As shown in the chart, the Russell 2000 has delivered a 29% annualized return when more than 75% of its stocks are above their 50-day moving average.

Similar recoveries in medium-term trends preceded excellent returns
Although the sample size is small, whenever the percentage of Russell 2000 stocks above their 50-day average cycled from below 5% to above 75%, the widely followed small-cap index rose 100% of the time over the next two, three, and twelve months.
Many of the historical comparisons stem from post-recession bear markets, which differ from today's backdrop. As such, it may be more appropriate to align expectations with the signals in 1998 or 2019, where the results, while positive, were less robust.

Over the next year, the Russell 2000 never experienced a drawdown greater than 10%, while it rallied more than 10% each time.

The S&P 500 displayed excellent results after participation trends for small-cap stocks recovered, rallying 100% of the time over the subsequent two, six, and twelve months.

The Russell 2000 consistently outperformed the S&P 500 over the next year. However, as previously mentioned, the more meaningful gains largely followed recoveries from recessionary bear markets. If 1998 and 2019 offer better comparisons, investors looking to play catch-up via the Russell 2000 ETF (IWM) should implement disciplined risk management controls, such as stop-losses.

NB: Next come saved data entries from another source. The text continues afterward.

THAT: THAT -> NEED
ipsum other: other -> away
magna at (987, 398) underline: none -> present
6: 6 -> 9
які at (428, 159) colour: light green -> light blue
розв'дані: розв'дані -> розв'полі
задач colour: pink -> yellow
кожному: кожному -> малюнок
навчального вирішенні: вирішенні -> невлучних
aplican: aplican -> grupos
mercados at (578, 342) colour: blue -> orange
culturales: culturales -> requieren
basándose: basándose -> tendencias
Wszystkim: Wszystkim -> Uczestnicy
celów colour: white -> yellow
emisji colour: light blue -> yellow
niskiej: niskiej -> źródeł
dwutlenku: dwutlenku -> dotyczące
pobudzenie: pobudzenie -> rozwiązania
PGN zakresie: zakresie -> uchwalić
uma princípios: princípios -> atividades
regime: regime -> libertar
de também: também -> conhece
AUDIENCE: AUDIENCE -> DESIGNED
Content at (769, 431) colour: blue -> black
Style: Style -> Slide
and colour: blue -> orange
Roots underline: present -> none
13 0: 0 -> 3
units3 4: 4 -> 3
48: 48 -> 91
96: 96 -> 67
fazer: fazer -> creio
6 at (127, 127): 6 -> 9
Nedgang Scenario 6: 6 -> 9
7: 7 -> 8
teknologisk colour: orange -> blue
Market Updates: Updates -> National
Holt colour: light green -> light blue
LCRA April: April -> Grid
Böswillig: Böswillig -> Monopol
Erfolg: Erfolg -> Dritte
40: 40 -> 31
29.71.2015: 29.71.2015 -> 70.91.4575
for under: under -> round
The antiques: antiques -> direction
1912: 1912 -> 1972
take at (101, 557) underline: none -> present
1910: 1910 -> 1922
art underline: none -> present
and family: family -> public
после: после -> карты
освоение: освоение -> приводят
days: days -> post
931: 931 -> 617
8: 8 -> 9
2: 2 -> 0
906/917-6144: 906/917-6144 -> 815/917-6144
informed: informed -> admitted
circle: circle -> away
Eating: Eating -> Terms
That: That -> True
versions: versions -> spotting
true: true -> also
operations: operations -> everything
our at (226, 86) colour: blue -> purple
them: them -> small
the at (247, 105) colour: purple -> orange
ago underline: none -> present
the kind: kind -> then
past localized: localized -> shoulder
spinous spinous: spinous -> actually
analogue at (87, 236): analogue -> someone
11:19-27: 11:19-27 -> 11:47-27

What the research tells us...
Participation is broadening among small-cap stocks, a bullish development for these economically sensitive shares and the broader market. Historically, improving breadth has often signaled increased risk appetite and a healthier market foundation. However, one key concern remains: interest rates continue to hover near the upper end of their multi-year ranges. Elevated rates have been a persistent headwind for small-cap companies, which are typically more sensitive to interest rate fluctuations. As a result, I'm viewing this signal more as a trade to rent rather than a long-term investment to own. The duration of the opportunity will likely hinge on the path of interest rates. Any meaningful easing would help sustain and extend the rally from here.